___ RECORD EXCERPTS ___

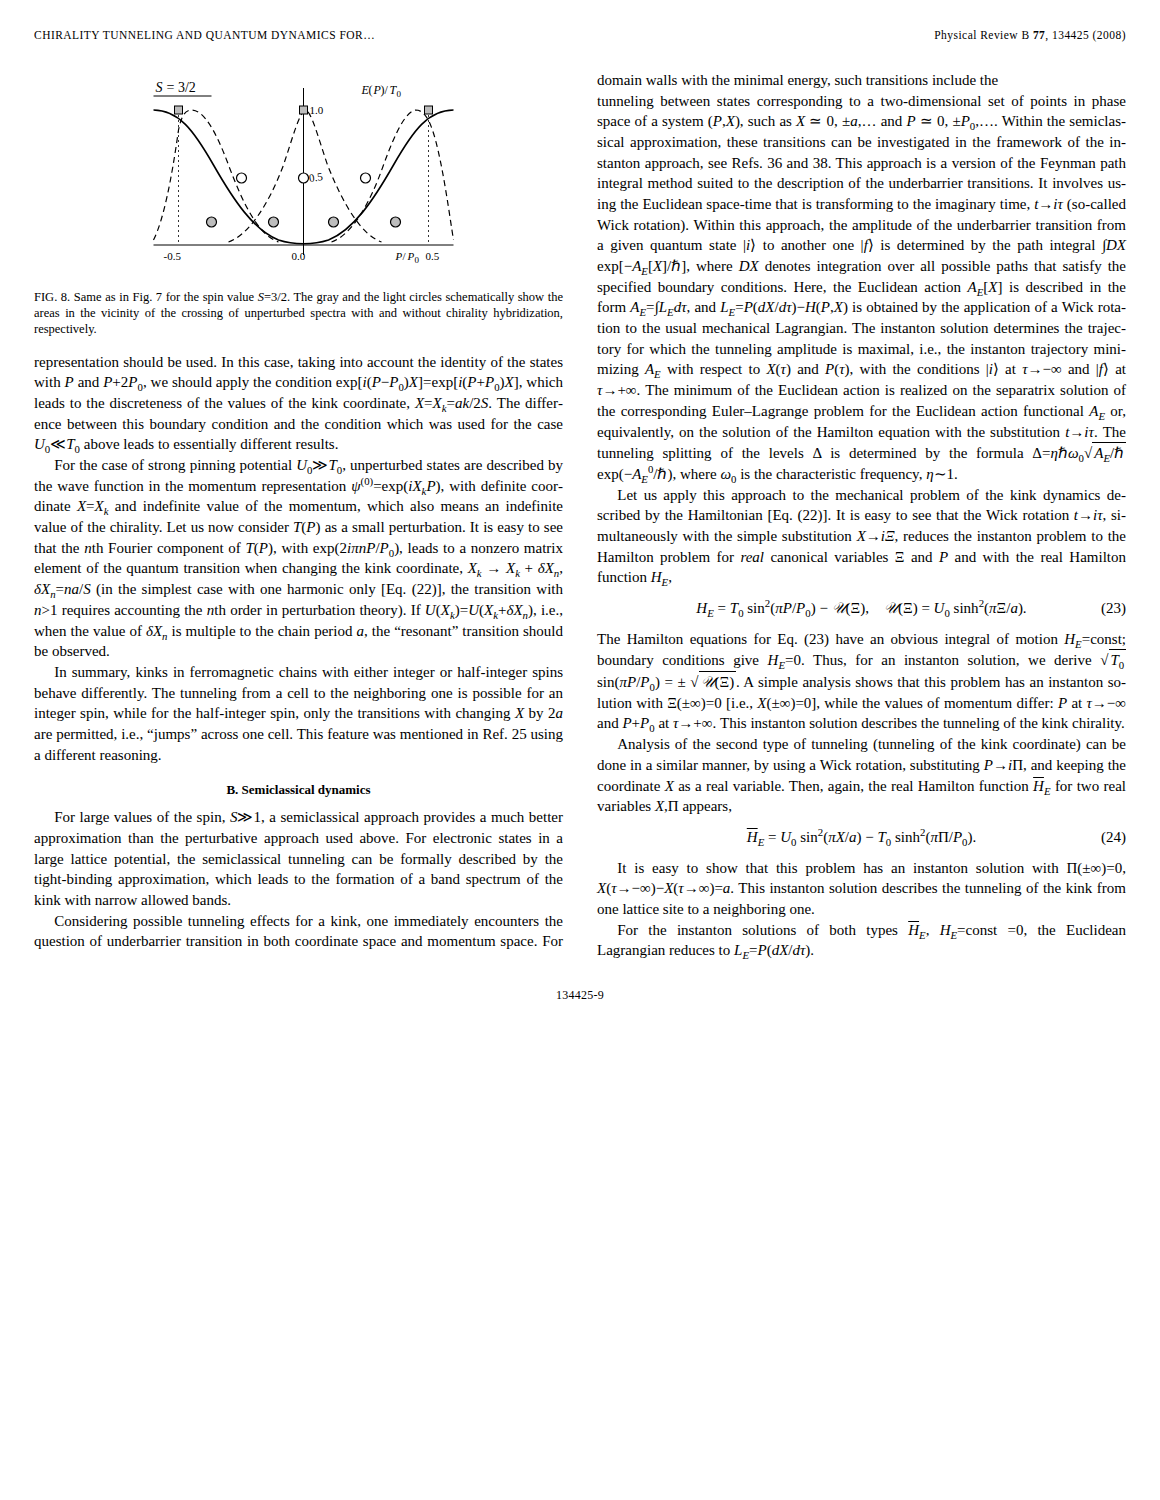Chirality tunneling and quantum dynamics for…
Physical Review B 77, 134425 (2008)
S = 3/2 E ( P )/ T 0 1.0 0.5 -0.5 0.0 P / P 0 0.5
FIG. 8. Same as in Fig. 7 for the spin value S=3/2. The gray and the light circles schematically show the areas in the vicinity of the crossing of unperturbed spectra with and without chirality hybridization, respectively.
representation should be used. In this case, taking into account the identity of the states with P and P+2P0, we should apply the condition exp[i(P−P0)X]=exp[i(P+P0)X], which leads to the discreteness of the values of the kink coordinate, X=Xk=ak/2S. The difference between this boundary condition and the condition which was used for the case U0≪T0 above leads to essentially different results.
For the case of strong pinning potential U0≫T0, unperturbed states are described by the wave function in the momentum representation ψ(0)=exp(iXkP), with definite coordinate X=Xk and indefinite value of the momentum, which also means an indefinite value of the chirality. Let us now consider T(P) as a small perturbation. It is easy to see that the nth Fourier component of T(P), with exp(2iπnP/P0), leads to a nonzero matrix element of the quantum transition when changing the kink coordinate, Xk → Xk + δXn, δXn=na/S (in the simplest case with one harmonic only [Eq. (22)], the transition with n>1 requires accounting the nth order in perturbation theory). If U(Xk)=U(Xk+δXn), i.e., when the value of δXn is multiple to the chain period a, the “resonant” transition should be observed.
In summary, kinks in ferromagnetic chains with either integer or half-integer spins behave differently. The tunneling from a cell to the neighboring one is possible for an integer spin, while for the half-integer spin, only the transitions with changing X by 2a are permitted, i.e., “jumps” across one cell. This feature was mentioned in Ref. 25 using a different reasoning.
B. Semiclassical dynamics
For large values of the spin, S≫1, a semiclassical approach provides a much better approximation than the perturbative approach used above. For electronic states in a large lattice potential, the semiclassical tunneling can be formally described by the tight-binding approximation, which leads to the formation of a band spectrum of the kink with narrow allowed bands.
Considering possible tunneling effects for a kink, one immediately encounters the question of underbarrier transition in both coordinate space and momentum space. For domain walls with the minimal energy, such transitions include the
tunneling between states corresponding to a two-dimensional set of points in phase space of a system (P,X), such as X ≃ 0, ±a,… and P ≃ 0, ±P0,…. Within the semiclassical approximation, these transitions can be investigated in the framework of the instanton approach, see Refs. 36 and 38. This approach is a version of the Feynman path integral method suited to the description of the underbarrier transitions. It involves using the Euclidean space-time that is transforming to the imaginary time, t→iτ (so-called Wick rotation). Within this approach, the amplitude of the underbarrier transition from a given quantum state |i⟩ to another one |f⟩ is determined by the path integral ∫DX exp[−AE[X]/ℏ], where DX denotes integration over all possible paths that satisfy the specified boundary conditions. Here, the Euclidean action AE[X] is described in the form AE=∫LEdτ, and LE=P(dX/dτ)−H(P,X) is obtained by the application of a Wick rotation to the usual mechanical Lagrangian. The instanton solution determines the trajectory for which the tunneling amplitude is maximal, i.e., the instanton trajectory minimizing AE with respect to X(τ) and P(τ), with the conditions |i⟩ at τ→−∞ and |f⟩ at τ→+∞. The minimum of the Euclidean action is realized on the separatrix solution of the corresponding Euler–Lagrange problem for the Euclidean action functional AE or, equivalently, on the solution of the Hamilton equation with the substitution t→iτ. The tunneling splitting of the levels Δ is determined by the formula Δ=ηℏω0√AE/ℏ exp(−AE0/ℏ), where ω0 is the characteristic frequency, η∼1.
Let us apply this approach to the mechanical problem of the kink dynamics described by the Hamiltonian [Eq. (22)]. It is easy to see that the Wick rotation t→iτ, simultaneously with the simple substitution X→iΞ, reduces the instanton problem to the Hamilton problem for real canonical variables Ξ and P and with the real Hamilton function HE,
HE = T0 sin2(πP/P0) − 𝒰(Ξ), 𝒰(Ξ) = U0 sinh2(π Ξ/a). (23)
The Hamilton equations for Eq. (23) have an obvious integral of motion HE=const; boundary conditions give HE=0. Thus, for an instanton solution, we derive √T0 sin(πP/P0) = ± √𝒰(Ξ). A simple analysis shows that this problem has an instanton solution with Ξ(±∞)=0 [i.e., X(±∞)=0], while the values of momentum differ: P at τ→−∞ and P+P0 at τ→+∞. This instanton solution describes the tunneling of the kink chirality.
Analysis of the second type of tunneling (tunneling of the kink coordinate) can be done in a similar manner, by using a Wick rotation, substituting P→i Π, and keeping the coordinate X as a real variable. Then, again, the real Hamilton function HE for two real variables X,Π appears,
HE = U0 sin2(πX/a) − T0 sinh2(π Π/P0). (24)
It is easy to show that this problem has an instanton solution with Π(±∞)=0, X(τ→−∞)−X(τ→∞)=a. This instanton solution describes the tunneling of the kink from one lattice site to a neighboring one.
For the instanton solutions of both types HE, HE=const =0, the Euclidean Lagrangian reduces to LE=P(dX/dτ).
134425-9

___

* ASSIGNMENT *
Take the records from their first line through the line containing "representation should be" and please return exactly those lines, both ends included, minus the pictures.

* ANSWER TO THE EXERCISE *
Chirality tunneling and quantum dynamics for…
Physical Review B 77, 134425 (2008)
S = 3/2 E ( P )/ T 0 1.0 0.5 -0.5 0.0 P / P 0 0.5
FIG. 8. Same as in Fig. 7 for the spin value S=3/2. The gray and the light circles schematically show the areas in the vicinity of the crossing of unperturbed spectra with and without chirality hybridization, respectively.
representation should be used. In this case, taking into account the identity of the states with P and P+2P0, we should apply the condition exp[i(P−P0)X]=exp[i(P+P0)X], which leads to the discreteness of the values of the kink coordinate, X=Xk=ak/2S. The difference between this boundary condition and the condition which was used for the case U0≪T0 above leads to essentially different results.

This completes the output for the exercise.